Ashes of Creation still has huge potential to become the kind of long-term MMO many of us have been waiting for — mainly because of the node system, player-driven economy, caravans, and the idea that the world meaningfully reacts to what players do.
That said, there’s one area where the current approach feels like a missed opportunity: races and what they actually do for the game.
1) “Variants” within races vs. stronger race diversity
Right now, a lot of the roster feels like multiple “variants” within the same broad race group rather than a wider set of truly distinct peoples. Lore-wise, I understand it. But from a gameplay perspective it creates this impression:
- either race choice is mostly cosmetic / roleplay,
- or any meaningful differentiation is intentionally avoided to prevent min-max pressure.
If that’s the goal, I respect it — but then I think the game still needs a clearer system-level reason for races to exist beyond visuals.
2) What is the point of races if they have no readable function?
AoC is building a world where systems have weight: economy, politics, territory control, logistics, trade routes, social structures, and long-term decisions. In that context, races currently feel detached from the rest of the design.
To be clear: I’m not asking for combat power tied to race. I don’t want a “best race” meta, rerolls after balance patches, or anything that turns character creation into a spreadsheet decision.
What I’m asking for is for race/culture to have a clear, consistent role in the living world, in a way that:
- supports cooperation and trade,
- strengthens node identity,
- and is primarily earned through choices and participation, not just character creation.
3) Starting zones are fine — if races actually matter in the world
I understand why AoC wants to distribute players and avoid overcrowding, and how nodes benefit from a healthier spread. Starting areas themselves aren’t a problem.

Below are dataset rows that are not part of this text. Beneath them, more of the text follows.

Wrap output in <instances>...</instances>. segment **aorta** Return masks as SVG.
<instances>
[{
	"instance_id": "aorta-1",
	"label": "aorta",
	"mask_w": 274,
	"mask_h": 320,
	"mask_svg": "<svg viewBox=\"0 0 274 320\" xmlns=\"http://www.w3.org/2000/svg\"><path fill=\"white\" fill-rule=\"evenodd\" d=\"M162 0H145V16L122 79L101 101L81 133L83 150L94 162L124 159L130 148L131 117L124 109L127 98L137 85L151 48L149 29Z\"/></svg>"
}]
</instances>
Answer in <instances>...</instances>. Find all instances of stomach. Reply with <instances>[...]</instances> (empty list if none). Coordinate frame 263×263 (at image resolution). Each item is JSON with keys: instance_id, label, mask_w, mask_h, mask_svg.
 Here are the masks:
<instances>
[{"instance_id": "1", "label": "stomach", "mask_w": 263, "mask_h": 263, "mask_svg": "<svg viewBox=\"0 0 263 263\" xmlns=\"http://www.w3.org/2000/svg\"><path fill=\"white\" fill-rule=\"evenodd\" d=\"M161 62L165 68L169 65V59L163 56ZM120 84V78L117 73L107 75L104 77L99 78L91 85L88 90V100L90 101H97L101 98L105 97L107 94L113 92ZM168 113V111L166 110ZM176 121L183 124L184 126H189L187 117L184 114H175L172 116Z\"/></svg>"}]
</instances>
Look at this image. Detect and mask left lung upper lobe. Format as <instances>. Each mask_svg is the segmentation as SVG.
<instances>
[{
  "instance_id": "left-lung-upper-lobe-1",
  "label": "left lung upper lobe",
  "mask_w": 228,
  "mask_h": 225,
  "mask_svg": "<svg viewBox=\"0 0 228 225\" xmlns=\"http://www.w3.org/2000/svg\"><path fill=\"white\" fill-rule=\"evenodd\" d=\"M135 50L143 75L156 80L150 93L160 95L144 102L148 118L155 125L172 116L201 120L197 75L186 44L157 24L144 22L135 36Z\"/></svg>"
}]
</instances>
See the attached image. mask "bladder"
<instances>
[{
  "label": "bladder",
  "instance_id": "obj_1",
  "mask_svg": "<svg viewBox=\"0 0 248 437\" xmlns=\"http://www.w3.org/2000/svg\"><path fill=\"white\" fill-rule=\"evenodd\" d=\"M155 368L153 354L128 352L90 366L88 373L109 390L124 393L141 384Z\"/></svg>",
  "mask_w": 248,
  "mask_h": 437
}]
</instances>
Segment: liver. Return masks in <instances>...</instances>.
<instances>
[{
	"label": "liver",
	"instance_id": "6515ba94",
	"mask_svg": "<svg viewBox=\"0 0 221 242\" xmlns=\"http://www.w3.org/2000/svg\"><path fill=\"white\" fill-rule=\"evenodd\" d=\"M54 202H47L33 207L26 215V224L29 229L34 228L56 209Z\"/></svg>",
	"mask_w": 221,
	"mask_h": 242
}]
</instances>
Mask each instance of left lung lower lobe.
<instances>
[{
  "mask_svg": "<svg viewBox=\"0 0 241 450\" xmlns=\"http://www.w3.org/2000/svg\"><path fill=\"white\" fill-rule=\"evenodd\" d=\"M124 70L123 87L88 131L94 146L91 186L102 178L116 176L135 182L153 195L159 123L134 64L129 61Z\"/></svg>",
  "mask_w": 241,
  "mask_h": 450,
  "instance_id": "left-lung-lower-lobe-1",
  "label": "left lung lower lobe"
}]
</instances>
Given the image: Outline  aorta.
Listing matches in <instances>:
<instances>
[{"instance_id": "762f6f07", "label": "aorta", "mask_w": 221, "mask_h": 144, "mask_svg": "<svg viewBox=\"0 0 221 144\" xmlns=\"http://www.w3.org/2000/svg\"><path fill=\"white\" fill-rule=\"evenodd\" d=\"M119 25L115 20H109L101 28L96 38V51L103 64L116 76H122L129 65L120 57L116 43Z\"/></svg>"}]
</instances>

They become a problem only when race doesn’t carry meaning — because then starting zones are just themed separation without a real point.
If race/culture had a readable place in the world (through narrative, social ties, and long-term systems), a race-themed start would simply feel like a first chapter — not a permanent segmentation.
A solution that fits AoC’s philosophy: identity stays racial, mechanics stay earned
Instead of hard “racial perks,” I think AoC can lean into what it already does well: choices, reputation, citizenship, node progression, institutions, factions, and quest chains.
4) Culture-driven content instead of racial stat kits
Race can remain primarily identity (visuals, lore, animation flavor, thematic belonging), while culture becomes an ecosystem of:
- thematic quest lines,
- reputation tracks,
- social connections (NPCs, factions, institutions),
- and long-term engagement loops.
The key is that this is not “you picked a race, you permanently have X.”
It’s “you live in the world, invest in a community, build reputation, and earn cultural access.”
That avoids min-max meta pressure while still giving races a real reason to exist as part of the world’s structure.
5) Tie it directly into nodes: cultural institutions that shape node identity
The node system is the perfect lever to make race/culture feel meaningful without raw stat bonuses.
As nodes grow, they could naturally develop cultural institutions (guild halls, schools, artisan circles, academies, social organizations, traditions) that reflect who actually lives there and what the community chooses to support.
This would create:
- stronger node identity (“this place is known for X”),
- deeper social and economic texture,
- and a reason for different communities to interact and trade.
Most importantly, these institutions should primarily unlock content (access, progression pathways, recipes/services/utility/knowledge systems, social networks), not flat combat power.
6) Keep it open across races — but make it a real commitment
To prevent hard race-locking while keeping identity meaningful, cultural access should be achievable by anyone, but through real investment:
- citizenship decisions,
- reputation building,
- time and community participation,
- potentially relocation or long-term alignment.
That matches AoC’s emphasis on long-term decisions and player-driven world building, and it also encourages mixing players across races rather than separating them.
Why this matters
If races remain purely cosmetic, it’s “safe” for balance, but AoC loses a layer of world depth:
- weaker cultural texture,
- fewer organic reasons for specialization and cooperation,
- less differentiation between nodes beyond geography and politics.
If race/culture instead functions as a content and identity layer (earned through existing systems like reputation/citizenship/nodes), it:
- avoids “best race” metas,
- strengthens the economy and caravan gameplay,
- reinforces node identity and community building,
- and makes the world feel more like a living civilization rather than a themed character select screen.
Closing
I’m not asking for racial stat bonuses or anything that creates a forced meta.
I’m asking for race/culture to have a clear role in the world, ideally through systems AoC is already building: reputation, citizenship, node progression, institutions, quest chains, economy, and social ties.